- A Febraban está em negociação com o governo para criar uma linha de financiamento de veículos para taxistas e motoristas de aplicativo, com juros abaixo da Selic.
- O Banco Nacional de Desenvolvimento Econômico e Social (BNDES deve gerir o programa, com garantias do Fundo de Garantia de Investimentos (FGI) para reduzir o risco.
- O desenho da linha ainda está sendo discutido, com participação de entidades financeiras, fintechs e instituições de menor porte; o vice-presidente Geraldo Alckmin deve ir à Febraban para tratar do tema.
- A garantia pode incluir o veículo financiado, o que ajudaria a reduzir o custo das parcelas; o governo ficará responsável pelo cadastro dos profissionais elegíveis.
- O governo ainda não anunciou valores ou condições definitivas, mas a linha deve ficar ligeiramente abaixo da taxa Selic, com juros inferiores aos praticados no mercado tradicional de financiamento de veículos.
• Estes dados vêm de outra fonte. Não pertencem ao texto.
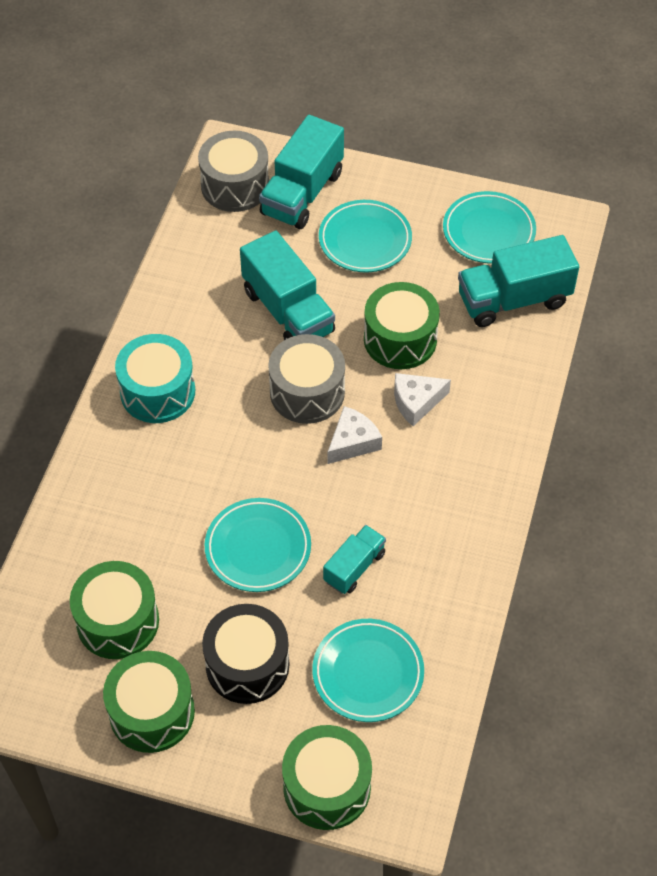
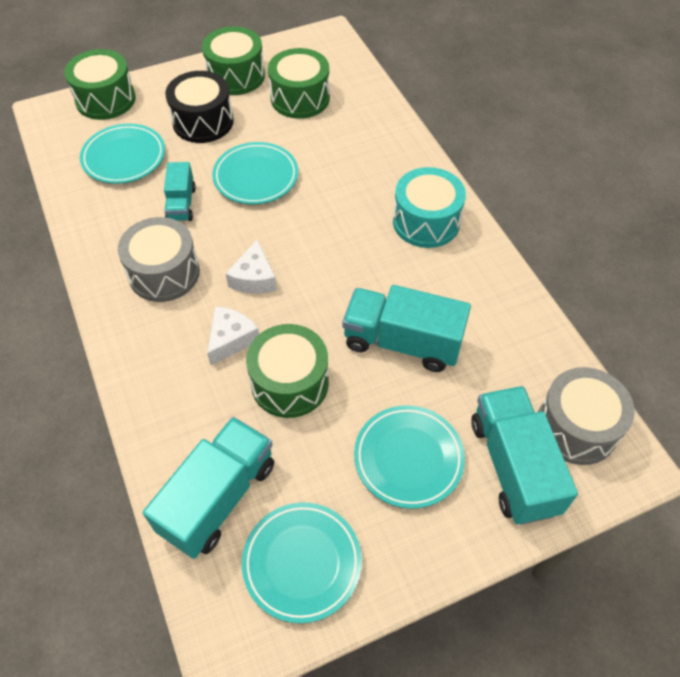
camera: 140 degrees right, 0 degrees up
(307, 392) = (322, 290): grey drum -> grey drum (164, 273)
A Febraban negocia com o governo uma linha de financiamento de veículos para taxistas e motoristas de aplicativo com juros abaixo da Selic. A informação foi dada por Isaac Sidney, presidente da entidade, no programa Mercado Aberto, do Canal UOL. O BNDES deve gerenciar o programa e o FGI deve oferecer garantias para reduzir o risco e o custo do crédito. O desenho ainda está em discussão com o governo.
Sidney afirmou que a iniciativa envolve também outras entidades do setor financeiro, fintechs e instituições de menor porte. O vice-presidente Geraldo Alckmin deve ir à Febraban nesta segunda-feira para tratar do tema.
O presidente explicou que o governo já entrou em contato para, semelhante ao Desenrola, estruturar condições financeiras e econômicas para a linha de financiamentos destinada a motoristas de táxi e de aplicativos. As conversas buscam equilíbrio de taxas para esse público.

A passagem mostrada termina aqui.